[Seitenauszug]
Und schließlich, am Ende der Saga, kommt jener atemraubende Moment in der Scheune. Draußen der trommelnde Regen. Und drinnen schenkt Rose von Shannon, die gerade ihr Kind verloren hat, ihre Muttermilch einem kranken, hungernden Fremden. Das klingt wie ein altes Kinderlied - wie dessen atemberaubender letzter Vers. Und doch so natürlich.

Freunde, die das Manuskript gelesen hatten, waren skeptisch. Warum ein Fremder? Steinbeck wußte intuitiv warum. Der Impuls war richtig - organisch. Es paßte - eben wie die Finger der Hand, die Äste der Bäume.

Dieses Buch ist mehr als eine Erzählung über eine epische Reise in einem schwer beladenen, überfüllten alten Dodge jalopy entlang der Highway 66. Über heißen Wüstensand, unterwegs Richtung Kanaan, dem Land, in dem Milch und Honig fließen. Und weiter noch Richtung Desillusionierung und Offenbarung. Dieses Buch ist eine Hymne auf die menschliche Gemeinschaft. Und das Überleben.
[/Seitenauszug]
[Gezeigtes Material]
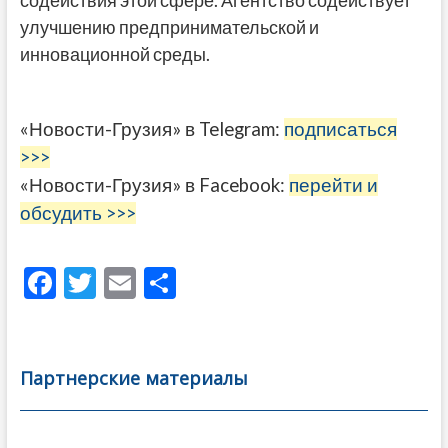
улучшению предпринимательской и
инновационной среды.
«Новости-Грузия» в Telegram:
подписаться
>>>
«Новости-Грузия» в Facebook:
перейти и
обсудить >>>
F
T
E
О
ac
w
m
тп
e
itt
ai
р
b
er
l
а
Партнерские материалы
o
в
o
и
[/Gezeigtes Material]
Aufgabenstellung> Gib aus dem Auszug über Steinbecks Buch den Abschnitt wortgetreu aus, der mit den Worten „Und schließlich, am“ beginnt und nach den Worten „doch so natürlich.“ endet.

Lösung der Aufgabe>
Und schließlich, am Ende der Saga, kommt jener atemraubende Moment in der Scheune. Draußen der trommelnde Regen. Und drinnen schenkt Rose von Shannon, die gerade ihr Kind verloren hat, ihre Muttermilch einem kranken, hungernden Fremden. Das klingt wie ein altes Kinderlied - wie dessen atemberaubender letzter Vers. Und doch so natürlich.